Records from a data source:
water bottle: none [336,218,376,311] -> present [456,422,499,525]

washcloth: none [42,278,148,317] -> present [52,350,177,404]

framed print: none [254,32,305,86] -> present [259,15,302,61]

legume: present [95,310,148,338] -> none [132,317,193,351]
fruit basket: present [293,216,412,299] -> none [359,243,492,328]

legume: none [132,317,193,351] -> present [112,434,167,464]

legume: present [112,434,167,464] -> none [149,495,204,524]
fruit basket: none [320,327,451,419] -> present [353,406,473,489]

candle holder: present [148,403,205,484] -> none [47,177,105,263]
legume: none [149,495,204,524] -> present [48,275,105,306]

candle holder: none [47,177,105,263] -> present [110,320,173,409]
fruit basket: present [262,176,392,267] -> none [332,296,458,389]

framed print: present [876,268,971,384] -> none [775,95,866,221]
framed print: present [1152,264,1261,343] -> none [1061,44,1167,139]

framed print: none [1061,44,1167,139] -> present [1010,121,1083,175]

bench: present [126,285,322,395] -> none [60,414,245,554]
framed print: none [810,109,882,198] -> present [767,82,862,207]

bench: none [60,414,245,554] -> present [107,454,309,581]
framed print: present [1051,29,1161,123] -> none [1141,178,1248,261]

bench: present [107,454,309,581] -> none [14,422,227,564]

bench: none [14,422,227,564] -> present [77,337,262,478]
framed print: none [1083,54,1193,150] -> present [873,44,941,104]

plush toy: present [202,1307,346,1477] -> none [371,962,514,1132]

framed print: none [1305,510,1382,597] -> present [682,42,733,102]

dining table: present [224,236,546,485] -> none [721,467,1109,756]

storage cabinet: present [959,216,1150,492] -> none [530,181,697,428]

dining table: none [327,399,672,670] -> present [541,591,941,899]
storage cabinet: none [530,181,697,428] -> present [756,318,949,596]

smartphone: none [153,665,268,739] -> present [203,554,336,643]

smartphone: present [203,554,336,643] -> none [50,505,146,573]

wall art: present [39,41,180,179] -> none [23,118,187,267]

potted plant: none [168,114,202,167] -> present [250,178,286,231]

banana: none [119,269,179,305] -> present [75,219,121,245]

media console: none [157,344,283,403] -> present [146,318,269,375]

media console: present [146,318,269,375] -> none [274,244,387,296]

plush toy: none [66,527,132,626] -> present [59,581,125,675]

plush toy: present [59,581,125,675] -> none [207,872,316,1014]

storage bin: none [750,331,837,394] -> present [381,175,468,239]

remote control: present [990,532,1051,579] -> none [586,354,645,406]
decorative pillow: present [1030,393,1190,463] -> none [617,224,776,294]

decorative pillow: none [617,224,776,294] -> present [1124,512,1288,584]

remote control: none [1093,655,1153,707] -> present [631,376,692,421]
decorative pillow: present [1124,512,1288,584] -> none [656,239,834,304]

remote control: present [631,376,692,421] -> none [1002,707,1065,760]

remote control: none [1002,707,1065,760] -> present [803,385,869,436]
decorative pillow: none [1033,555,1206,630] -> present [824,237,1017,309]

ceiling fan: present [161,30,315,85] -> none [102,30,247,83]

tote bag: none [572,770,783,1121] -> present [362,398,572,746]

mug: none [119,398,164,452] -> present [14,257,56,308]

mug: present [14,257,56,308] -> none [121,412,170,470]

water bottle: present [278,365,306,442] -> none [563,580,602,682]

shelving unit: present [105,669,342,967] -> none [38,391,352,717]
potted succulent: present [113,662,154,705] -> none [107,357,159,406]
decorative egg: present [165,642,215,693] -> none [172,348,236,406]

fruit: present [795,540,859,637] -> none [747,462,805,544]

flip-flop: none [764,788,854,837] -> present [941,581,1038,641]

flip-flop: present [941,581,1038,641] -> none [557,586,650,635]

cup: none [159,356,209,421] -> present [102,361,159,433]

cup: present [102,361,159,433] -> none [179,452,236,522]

EXERCISE BRIEF: Of the lines above, count those containing the word "framed", and give the number by itself.

REPLY TO THE TASK: 8